I'm guessing I haven't been the only one trying to figure out what's wrong with the Milwaukee Brewers this season, but obviously one major problem for this disappointing team is its awful play at Miller Park. No team in baseball enters Wednesday with fewer than the Brewers' 11 home wins. While you might wonder what this possibly has to do with fantasy baseball, check out stud outfielder Ryan Braun. Has anyone in a weekly head-to-head league noticed this top-10 player is the team's poster boy for home struggles, and how it can affect fantasy baseball? Blame the bratwurst, I guess.
We jest, but while nobody would ever sit Braun even if a long homestand was coming, the fact is Braun is hitting a paltry .216 at Miller Park, which not only makes little sense, but definitely affects fantasy leagues. Lesser players with extreme home/road splits can be used advantageously by fantasy owners, and similarly, certain players can be avoided. While I don't see why Braun's splits would continue, since he's never had a problem hitting at home in the past, let's take a look at some of the more interesting home/road splits so far this season, and what fantasy owners can do with the information, courtesy ESPN Research.
Where's the power?: Joe Mauer and Todd Helton are two of the more noteworthy players who have yet to hit a home run in a home game this season. With Helton, I don't think there's any conspiracy theory at play. He's obviously hurt, or nearing his Chipper Jones/Ken Griffey, Jr. goodbye stage in his career. Helton did hit 10 of his 15 home runs last season at Coors Field, but his OPS was just about the same on the road. Frankly, those in daily leagues who use Helton only in home games are wasting their time. If he can't hit in Denver, he's just not ownable.
Mauer, however, slugged 101 points higher at the Metrodome last season, and hit 16 home runs there. We're seeing that the new Target Field is much more pitcher friendly, but for Mauer to be slugging a mere .396 there is a bit shocking. Omar Vizquel is nearly slugging that at home. Houston Astros relief pitcher Gustavo Chacin has hit a home run in a home game. Daniel Nava of the Boston Red Sox did it on the first-ever pitch he saw in the major leagues. Mauer has not.
Blame Mauer's home ballpark all you want, but like the New York Mets' David Wright last season, Mauer isn't hitting home runs on the road, either, as he's managed two of them. It's not solely the home ballpark. What this stat tells me is that I would not trade for Mauer. His home troubles only tell part of the story.
Spanning the Twins: Then again, Minnesota Twins outfielder Denard Span is having little trouble hitting at home, but on the road it's a big problem. Span is hitting .378 at home and .172 elsewhere, the largest discrepancy of anyone in baseball. While those in roto leagues need not worry about this, those in daily head-to-head leagues should use this information and sit Span on the road. He's not hitting! Maybe it changes, but luck doesn't always even out. For the record, Span hit .298 on the road last season, so I'd expect that this discrepancy is short-lived.

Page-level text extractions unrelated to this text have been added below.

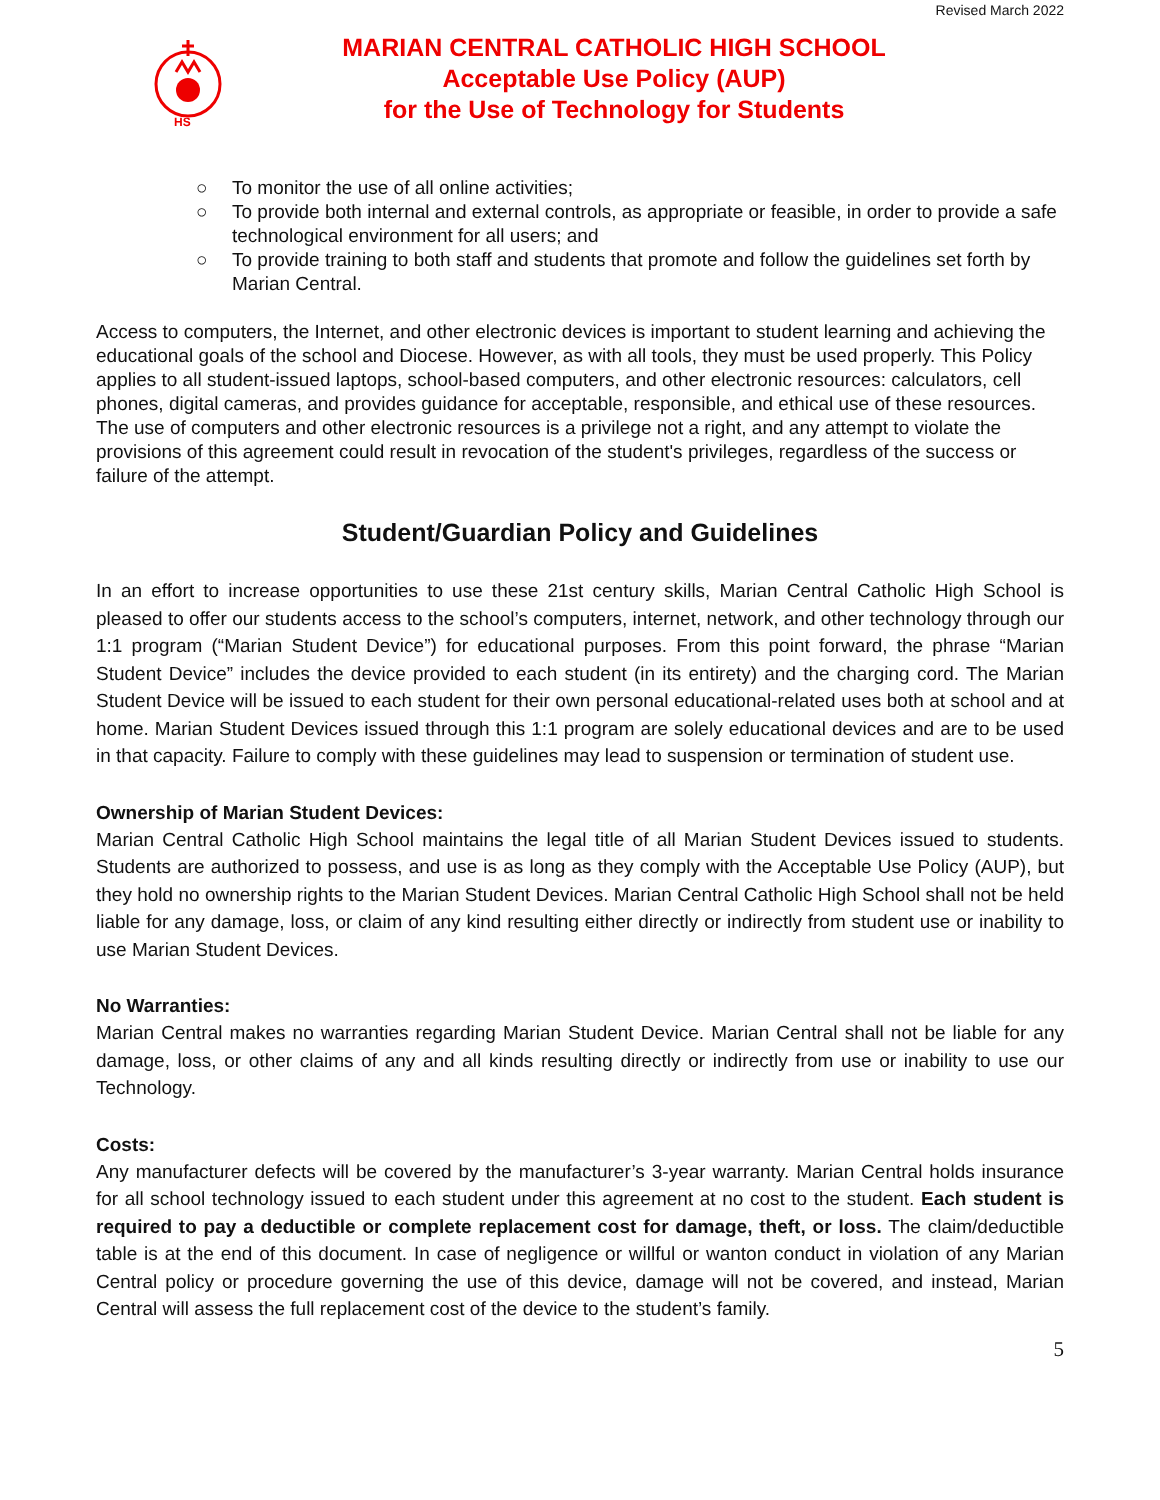Revised March 2022
HS
MARIAN CENTRAL CATHOLIC HIGH SCHOOL
Acceptable Use Policy (AUP)
for the Use of Technology for Students
○ To monitor the use of all online activities;
○ To provide both internal and external controls, as appropriate or feasible, in order to provide a safe technological environment for all users; and
○ To provide training to both staff and students that promote and follow the guidelines set forth by Marian Central.
Access to computers, the Internet, and other electronic devices is important to student learning and achieving the educational goals of the school and Diocese. However, as with all tools, they must be used properly. This Policy applies to all student-issued laptops, school-based computers, and other electronic resources: calculators, cell phones, digital cameras, and provides guidance for acceptable, responsible, and ethical use of these resources. The use of computers and other electronic resources is a privilege not a right, and any attempt to violate the provisions of this agreement could result in revocation of the student's privileges, regardless of the success or failure of the attempt.
Student/Guardian Policy and Guidelines
In an effort to increase opportunities to use these 21st century skills, Marian Central Catholic High School is pleased to offer our students access to the school’s computers, internet, network, and other technology through our 1:1 program (“Marian Student Device”) for educational purposes. From this point forward, the phrase “Marian Student Device” includes the device provided to each student (in its entirety) and the charging cord. The Marian Student Device will be issued to each student for their own personal educational-related uses both at school and at home. Marian Student Devices issued through this 1:1 program are solely educational devices and are to be used in that capacity. Failure to comply with these guidelines may lead to suspension or termination of student use.
Ownership of Marian Student Devices:
Marian Central Catholic High School maintains the legal title of all Marian Student Devices issued to students. Students are authorized to possess, and use is as long as they comply with the Acceptable Use Policy (AUP), but they hold no ownership rights to the Marian Student Devices. Marian Central Catholic High School shall not be held liable for any damage, loss, or claim of any kind resulting either directly or indirectly from student use or inability to use Marian Student Devices.
No Warranties:
Marian Central makes no warranties regarding Marian Student Device. Marian Central shall not be liable for any damage, loss, or other claims of any and all kinds resulting directly or indirectly from use or inability to use our Technology.
Costs:
Any manufacturer defects will be covered by the manufacturer’s 3-year warranty. Marian Central holds insurance for all school technology issued to each student under this agreement at no cost to the student. Each student is required to pay a deductible or complete replacement cost for damage, theft, or loss. The claim/deductible table is at the end of this document. In case of negligence or willful or wanton conduct in violation of any Marian Central policy or procedure governing the use of this device, damage will not be covered, and instead, Marian Central will assess the full replacement cost of the device to the student’s family.
5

And the home of the Braves: I recall how good Chipper Jones was in 2008, when he won his first, and I presume last batting title, but I absolutely noticed how good he was in home games. He hit .364 that season, but .399 at home. Of course, he wasn't bad on the road, not Span-bad. This season another Brave is threatening Jones' mark, which wasn't topped last season. Martin Prado is batting .391 at home. I'd call him mixed league-worthy no matter the venue, but it's still interesting.
Here are some other oddities: Speaking of Coors Field, how is power hitting infielder Ian Stewart homerless there, but he's got seven dingers on the road? That doesn't add up. I'd still buy low here. ... Meanwhile, the Mets' Wright hasn't exactly solved Citi Field, but at least, unlike 2009, he's hitting for power on the road. Wright has already topped last season's home run total, but 10 of his 12 home runs have come on the road. ... I'm embarrassed to have ever believed that Seattle Mariners first baseman Casey Kotchman would threaten to be mixed league worthy, but c'mon, a .175 batting average in home games? That would be the fifth-worst among qualifying players over the past 50 years! ... Atlanta Braves rookie Jason Heyward has five home runs at home, five on the road. What I can't explain is how many fewer balls he puts in play on the road. At home, he's drawn 11 walks and struck out 18 times. On the road, albeit in six more starts, he's walked 28 times and fanned 39 times. If anything, he seems more jumpy and anxious at home, and the deep counts come on the road. Buy low, still. It will get better. ... New York Yankees with power obviously enjoy life at home, but Brett Gardner is the one hitting .385 at Yankee Stadium. All three of his home runs have come at home, but this proves players sans power can enjoy the house that Ruth technically didn't build as well.